Я сделал знак Алессандро остановиться. По общему мнению, в округе жил только один выскочка — барон Арт.
— Как бы он твоего Праста не поставил на кладбище, — отвечал невидимый мне баритон.
— Щас! У Праста людей больше, он всех знает, за него все горой, — парировал хриплый.
— За него все горой? — с насмешкой повторил баритон. — Почему тогда только Лист его поддержал?
— Не захотели связываться просто!
— О том и речь, — рассудительно согласился баритон. — Не захотели связываться.
— Вот увидишь, что Праст с ним сделает в ближайшие дни. Размажет его! — обладатель хриплого баса подошел к двери и попытался ее полностью открыть, чтобы выйти из трактира.
Но Алессандро в этот момент решил вмешаться в разговор, причем сделать это молча. Он изо всех сил ударил ногой по двери так, что она захлопнулась. Судя по грохоту и проклятиям, обладатель баса влетел внутрь трактира и крепко обо что-то приложился.
— Мелочь, а приятно, господин барон, — развел руками Алессандро в ответ на мой вопросительный взгляд.
Я наклонил голову, показывая, что пора двигаться дальше. Мы прошли три-четыре квартала, иногда почти спотыкаясь о неровности мощеной дороги, и остановились около двухэтажного каменного дома.
Алессандро постучал, и нас впустил Рупрехт. Со времени начала военных действия между мной и Прастом я не посещал Фоссано в одиночку, а всегда брал с собой сильную охрану.
— Все спокойно, господин барон! — отрапортовал старый десятник.
— Как только она появится, проводи ее наверх, — я начал подниматься по старой скрипучей лестнице.
Этот дом принадлежал моим торговцам Марку и его сыну и, после их смерти, похоже, перешел ко мне ввиду отсутствия у купцов наследников.

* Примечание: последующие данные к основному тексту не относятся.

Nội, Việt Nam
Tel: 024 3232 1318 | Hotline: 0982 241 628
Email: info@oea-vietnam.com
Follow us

В большой комнате я уселся за круглый стол напротив окна и стал в очередной раз обдумывать, чего ждать от предстоящего свидания. Мне нужно избавиться от Листа, но прямолинейный военный путь займет слишком много времени: виконт сделал ставку на магов и не прогадал. На него, по моим подсчетам, трудились восемь магов. Если бы я сейчас решился штурмовать замок виконта, то понес бы неприемлемые потери. Мне все равно, что с Листом произойдет. Меня устроит даже временное перемирие в сочетании с небольшими территориальными приобретениями.

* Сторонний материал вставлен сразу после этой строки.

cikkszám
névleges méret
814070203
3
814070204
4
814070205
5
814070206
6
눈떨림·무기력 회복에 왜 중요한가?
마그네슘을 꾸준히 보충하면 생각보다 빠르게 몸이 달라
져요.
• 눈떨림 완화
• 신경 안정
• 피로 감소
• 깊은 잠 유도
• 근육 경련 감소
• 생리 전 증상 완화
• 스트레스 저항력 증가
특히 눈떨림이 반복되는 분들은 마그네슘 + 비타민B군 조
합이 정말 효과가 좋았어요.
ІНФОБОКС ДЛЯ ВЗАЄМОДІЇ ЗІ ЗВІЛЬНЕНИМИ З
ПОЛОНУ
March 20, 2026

Вскоре появилась и гостья. Когда я услышал шаги на лестнице, то встал и отошел к стене. Дверь, украшенная небольшим желтым ковром, распахнулась и на пороге возникла магичка. Она сбросила капюшон черного дорогого плаща, посмотрела на меня и… я понял, что Никер был прав. Виолетта выглядела настолько потрясающе, что тут не обошлось без длительной и тщательной подготовки. Едва заметные блестки сверкали в волосах, на веках темнели легкие тени, красная помада на губах лежала идеально.